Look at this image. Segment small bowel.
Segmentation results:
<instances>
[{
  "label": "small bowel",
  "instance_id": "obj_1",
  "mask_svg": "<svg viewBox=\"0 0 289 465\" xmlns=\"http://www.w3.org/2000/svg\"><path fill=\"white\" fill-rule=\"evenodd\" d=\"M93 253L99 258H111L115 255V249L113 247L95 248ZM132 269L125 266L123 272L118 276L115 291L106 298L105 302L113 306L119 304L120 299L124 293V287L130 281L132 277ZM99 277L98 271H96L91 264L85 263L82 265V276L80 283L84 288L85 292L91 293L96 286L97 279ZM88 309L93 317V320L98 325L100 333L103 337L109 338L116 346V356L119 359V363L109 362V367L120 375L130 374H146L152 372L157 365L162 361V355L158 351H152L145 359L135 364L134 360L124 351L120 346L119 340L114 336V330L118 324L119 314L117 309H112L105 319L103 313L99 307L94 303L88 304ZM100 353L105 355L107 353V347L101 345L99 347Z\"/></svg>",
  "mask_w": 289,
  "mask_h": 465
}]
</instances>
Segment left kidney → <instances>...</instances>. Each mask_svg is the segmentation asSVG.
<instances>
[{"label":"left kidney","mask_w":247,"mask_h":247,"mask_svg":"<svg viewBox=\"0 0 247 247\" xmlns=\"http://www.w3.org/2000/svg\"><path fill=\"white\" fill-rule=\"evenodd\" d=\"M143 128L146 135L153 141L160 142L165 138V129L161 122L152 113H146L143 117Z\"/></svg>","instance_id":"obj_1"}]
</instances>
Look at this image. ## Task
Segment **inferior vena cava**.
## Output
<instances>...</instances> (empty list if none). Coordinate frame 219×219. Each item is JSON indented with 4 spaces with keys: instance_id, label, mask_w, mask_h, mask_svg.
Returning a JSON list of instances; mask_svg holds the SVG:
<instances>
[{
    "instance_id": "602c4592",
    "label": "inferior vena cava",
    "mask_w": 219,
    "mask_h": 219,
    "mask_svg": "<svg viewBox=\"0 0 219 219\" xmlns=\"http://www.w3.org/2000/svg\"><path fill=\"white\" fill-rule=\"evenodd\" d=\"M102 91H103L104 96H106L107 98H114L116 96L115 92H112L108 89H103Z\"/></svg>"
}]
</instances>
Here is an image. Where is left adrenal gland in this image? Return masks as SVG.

——————————

EXERCISE :: Reproduce every one of the items above verbatim, line for line.

EXPECTED ANSWER ::
Look at this image. Segment small bowel.
Segmentation results:
<instances>
[{
  "label": "small bowel",
  "instance_id": "obj_1",
  "mask_svg": "<svg viewBox=\"0 0 289 465\" xmlns=\"http://www.w3.org/2000/svg\"><path fill=\"white\" fill-rule=\"evenodd\" d=\"M93 253L99 258H111L115 255V249L113 247L95 248ZM132 269L125 266L123 272L118 276L115 291L106 298L105 302L113 306L119 304L120 299L124 293V287L130 281L132 277ZM99 277L98 271H96L91 264L85 263L82 265V276L80 283L84 288L85 292L91 293L96 286L97 279ZM88 309L93 317V320L98 325L100 333L103 337L109 338L116 346V356L119 359V363L109 362V367L120 375L130 374H146L152 372L157 365L162 361V355L158 351H152L145 359L135 364L134 360L124 351L120 346L119 340L114 336V330L118 324L119 314L117 309H112L105 319L103 313L99 307L94 303L88 304ZM100 353L105 355L107 353V347L101 345L99 347Z\"/></svg>",
  "mask_w": 289,
  "mask_h": 465
}]
</instances>
Segment left kidney → <instances>...</instances>. Each mask_svg is the segmentation asSVG.
<instances>
[{"label":"left kidney","mask_w":247,"mask_h":247,"mask_svg":"<svg viewBox=\"0 0 247 247\" xmlns=\"http://www.w3.org/2000/svg\"><path fill=\"white\" fill-rule=\"evenodd\" d=\"M143 128L146 135L153 141L160 142L165 138V129L161 122L152 113H146L143 117Z\"/></svg>","instance_id":"obj_1"}]
</instances>
Look at this image. ## Task
Segment **inferior vena cava**.
## Output
<instances>...</instances> (empty list if none). Coordinate frame 219×219. Each item is JSON indented with 4 spaces with keys: instance_id, label, mask_w, mask_h, mask_svg.
Returning a JSON list of instances; mask_svg holds the SVG:
<instances>
[{
    "instance_id": "602c4592",
    "label": "inferior vena cava",
    "mask_w": 219,
    "mask_h": 219,
    "mask_svg": "<svg viewBox=\"0 0 219 219\" xmlns=\"http://www.w3.org/2000/svg\"><path fill=\"white\" fill-rule=\"evenodd\" d=\"M102 91H103L104 96H106L107 98H114L116 96L115 92H112L108 89H103Z\"/></svg>"
}]
</instances>
Here is an image. Where is left adrenal gland in this image? Return masks as SVG.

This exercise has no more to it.